Now he was coming into Dixon. A sign shouted
CHEAPER!
and he didn’t care. A supermarket truck menaced him with a painting of a lobster-claw. To his right lay black-roofed white houses, all bitterly the same. The parking lot of the steak restaurant was empty. One field was alfalfa-green and the next was straw-colored like a Capp Street girl’s pus. Tyler felt that something very strange was happening to him but he could not explain it. A sign offered an untold quantity of apples for fifty-nine cents. The next sign offered apples four for ninety-nine cents. The sign after that proffered pumpkins and he didn’t see the price. On his left receded the pistachio stand where John had once taken Irene before they were married, and that was when Irene discovered that she was allergic to pistachios. Tyler had heard that story twice. His mother had said that she couldn’t believe anybody could really be allergic to pistachios; she’d insisted that Irene was really just finnicky, like those girls who claim to be allergic to earrings of any metal baser than gold. The sky was grey now like a cloud of dust. He passed fields, billboards and orchards as
California began to get darker and darker. He hated that winter darkness. Following the examples of his fellow citizens, he launched twin streams of light from his car’s yellow, goggling eyes. The white water-tower at the University of California at Davis blended in with the sky. Overhead passed a black bird whose kind he was sure he had never before seen, and whose immense black crooked wings reminded him of the Queen’s thighs flexing and twitching on the mattress as she uttered her little cries. A gas station vainly illuminated the earth with harsh yellow light similar to what is seen through shooting-glasses. A yellow sign whined
BREAKFAST
. It was not breakfast time now and so that sign was useless; maybe that was why he hated it; if you saw a whore you could always feel horny anytime but how many times a day could you eat breakfast? At least he was out of Davis now, and lemon-colored fields relaxed him in the twilight, their wholeness scarcely marred as far as the southern horizon. To the northeast a train was coming out of Sacramento quite rapidly, eating its way into the night.

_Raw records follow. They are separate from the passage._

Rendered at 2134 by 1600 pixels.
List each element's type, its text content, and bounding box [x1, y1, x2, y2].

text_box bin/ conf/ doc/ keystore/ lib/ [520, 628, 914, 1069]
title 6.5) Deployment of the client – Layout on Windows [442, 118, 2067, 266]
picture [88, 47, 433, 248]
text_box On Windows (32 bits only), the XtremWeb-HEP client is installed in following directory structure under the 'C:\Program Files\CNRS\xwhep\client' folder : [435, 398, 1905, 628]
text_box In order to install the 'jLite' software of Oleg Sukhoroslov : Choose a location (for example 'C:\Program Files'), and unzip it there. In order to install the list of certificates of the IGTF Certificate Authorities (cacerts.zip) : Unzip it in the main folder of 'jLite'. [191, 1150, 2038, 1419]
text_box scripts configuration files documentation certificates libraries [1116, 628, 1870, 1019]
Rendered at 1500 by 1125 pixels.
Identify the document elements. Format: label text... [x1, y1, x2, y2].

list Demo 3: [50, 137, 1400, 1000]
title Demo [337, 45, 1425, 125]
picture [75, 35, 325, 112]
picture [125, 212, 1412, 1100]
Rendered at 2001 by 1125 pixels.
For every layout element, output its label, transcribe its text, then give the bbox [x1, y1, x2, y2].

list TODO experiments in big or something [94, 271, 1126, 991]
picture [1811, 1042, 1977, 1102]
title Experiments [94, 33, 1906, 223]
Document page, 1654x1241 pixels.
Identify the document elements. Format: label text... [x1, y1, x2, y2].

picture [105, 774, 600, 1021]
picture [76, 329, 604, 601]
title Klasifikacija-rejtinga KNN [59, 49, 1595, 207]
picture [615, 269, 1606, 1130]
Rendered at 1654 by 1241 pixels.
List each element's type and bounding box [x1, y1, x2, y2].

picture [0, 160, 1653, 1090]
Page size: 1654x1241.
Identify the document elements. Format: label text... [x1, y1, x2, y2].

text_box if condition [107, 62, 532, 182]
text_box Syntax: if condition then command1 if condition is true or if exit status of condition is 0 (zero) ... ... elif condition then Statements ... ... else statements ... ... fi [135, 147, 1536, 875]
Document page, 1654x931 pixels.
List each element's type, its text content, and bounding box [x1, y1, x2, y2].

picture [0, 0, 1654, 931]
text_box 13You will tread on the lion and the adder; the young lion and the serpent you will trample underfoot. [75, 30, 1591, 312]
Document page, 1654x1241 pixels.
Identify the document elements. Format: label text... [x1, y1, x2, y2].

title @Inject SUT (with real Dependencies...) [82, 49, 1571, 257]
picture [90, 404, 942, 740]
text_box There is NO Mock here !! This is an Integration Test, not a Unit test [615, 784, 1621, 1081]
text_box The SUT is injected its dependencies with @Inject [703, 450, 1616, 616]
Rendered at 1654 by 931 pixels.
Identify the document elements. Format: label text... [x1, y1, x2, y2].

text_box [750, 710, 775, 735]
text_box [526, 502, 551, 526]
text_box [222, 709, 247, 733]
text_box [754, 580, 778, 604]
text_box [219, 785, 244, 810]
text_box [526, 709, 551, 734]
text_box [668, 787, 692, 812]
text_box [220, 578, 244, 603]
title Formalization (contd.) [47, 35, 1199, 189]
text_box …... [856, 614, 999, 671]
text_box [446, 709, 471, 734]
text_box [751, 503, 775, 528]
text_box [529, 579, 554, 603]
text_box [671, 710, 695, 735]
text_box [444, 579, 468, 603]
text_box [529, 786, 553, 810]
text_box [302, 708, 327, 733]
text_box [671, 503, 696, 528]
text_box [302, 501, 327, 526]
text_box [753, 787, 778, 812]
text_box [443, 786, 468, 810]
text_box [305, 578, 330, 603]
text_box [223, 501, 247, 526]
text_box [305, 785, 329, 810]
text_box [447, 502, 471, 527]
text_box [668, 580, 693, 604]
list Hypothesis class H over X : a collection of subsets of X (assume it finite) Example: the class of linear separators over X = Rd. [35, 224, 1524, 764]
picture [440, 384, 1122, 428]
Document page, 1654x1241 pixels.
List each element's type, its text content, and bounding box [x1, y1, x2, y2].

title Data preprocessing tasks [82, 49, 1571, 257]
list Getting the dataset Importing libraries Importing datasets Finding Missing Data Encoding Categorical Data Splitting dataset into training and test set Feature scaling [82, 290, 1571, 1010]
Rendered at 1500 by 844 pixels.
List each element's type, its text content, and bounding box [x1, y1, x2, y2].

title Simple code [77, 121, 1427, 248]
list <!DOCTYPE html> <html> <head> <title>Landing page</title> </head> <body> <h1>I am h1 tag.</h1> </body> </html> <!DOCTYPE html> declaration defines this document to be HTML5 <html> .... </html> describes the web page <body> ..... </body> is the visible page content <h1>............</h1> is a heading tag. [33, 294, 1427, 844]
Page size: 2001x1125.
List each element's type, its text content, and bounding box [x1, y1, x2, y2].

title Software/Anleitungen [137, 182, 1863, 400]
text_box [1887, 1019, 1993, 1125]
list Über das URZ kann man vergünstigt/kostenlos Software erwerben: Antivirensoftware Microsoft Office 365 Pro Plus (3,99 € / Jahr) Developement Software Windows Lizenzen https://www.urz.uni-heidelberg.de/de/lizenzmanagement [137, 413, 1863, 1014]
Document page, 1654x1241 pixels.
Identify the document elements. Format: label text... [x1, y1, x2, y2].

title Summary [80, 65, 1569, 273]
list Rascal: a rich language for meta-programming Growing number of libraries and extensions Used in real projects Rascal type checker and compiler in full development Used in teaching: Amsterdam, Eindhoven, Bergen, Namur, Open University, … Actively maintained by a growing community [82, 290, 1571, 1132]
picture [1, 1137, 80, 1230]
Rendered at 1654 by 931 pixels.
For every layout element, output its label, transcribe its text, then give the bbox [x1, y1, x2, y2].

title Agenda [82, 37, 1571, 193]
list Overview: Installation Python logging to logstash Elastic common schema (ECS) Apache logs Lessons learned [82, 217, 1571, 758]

Ahead now came a belt of shrubs, warehouses, restaurants and sickening yellow lights. This was West Sacramento. West Sacramento offered him storage lockers, more palm trees, walls, rental cars. Between grey trees and hedges he followed his grey path to the Sacramento River, which he crossed, glimpsing lights lying disclike upon it. A flock of birds wriggled through the night, barely distinguishable.
His mother was sleeping.
His room was now the nurse’s room, so he had to sleep in John’s old room. He set down his suitcase as quietly as he could and turned on the light. The bookshelves were crowded by John’s toy trains, the entire
Hardy Boys
series, and high school yearbooks with photographs of John in them. Tyler had thrown his own yearbooks in the dumpster when he was twenty-four or -five, unable to bear the sight of his own callow, pimpled face. Now he regretted that act a little, not so much because he missed his teenaged self as because he would have liked to gaze at the girls he remembered. Descending the creaking stairs as quietly as he could, he stole the Bible from the living room. He returned upstairs to John’s room, closed the door, then knelt on the hard floor and prayed: Hey, Jesus, if you’re out there and if you have pity on us Canaanites, send some advice my way, would you? I’m kind of at my wits’ end, as the saying goes. I don’t get what I’m supposed to do. Maybe I can turn myself in and give up my Mark and, uh . . . I’m going to open the New Testament now.
Blindly he parted the covers, then the pages. He lowered his forefinger like doom. He had reached Matthew 12.46, which ran:
While he was still speaking to the people, behold, his mother and brothers stood outside, asking to speak to him. But he replied . . . , “Who is my mother, and who are my brothers?” And stretching out his hand toward his disciples, he said, “Here are my mother, and my brothers! For whoever does the will of my Father in Heaven is my brother, and sister, and mother.”
Well, sighed Tyler to himself, that’s what Beatrice says, anyway.
Henry? his mother called from her room.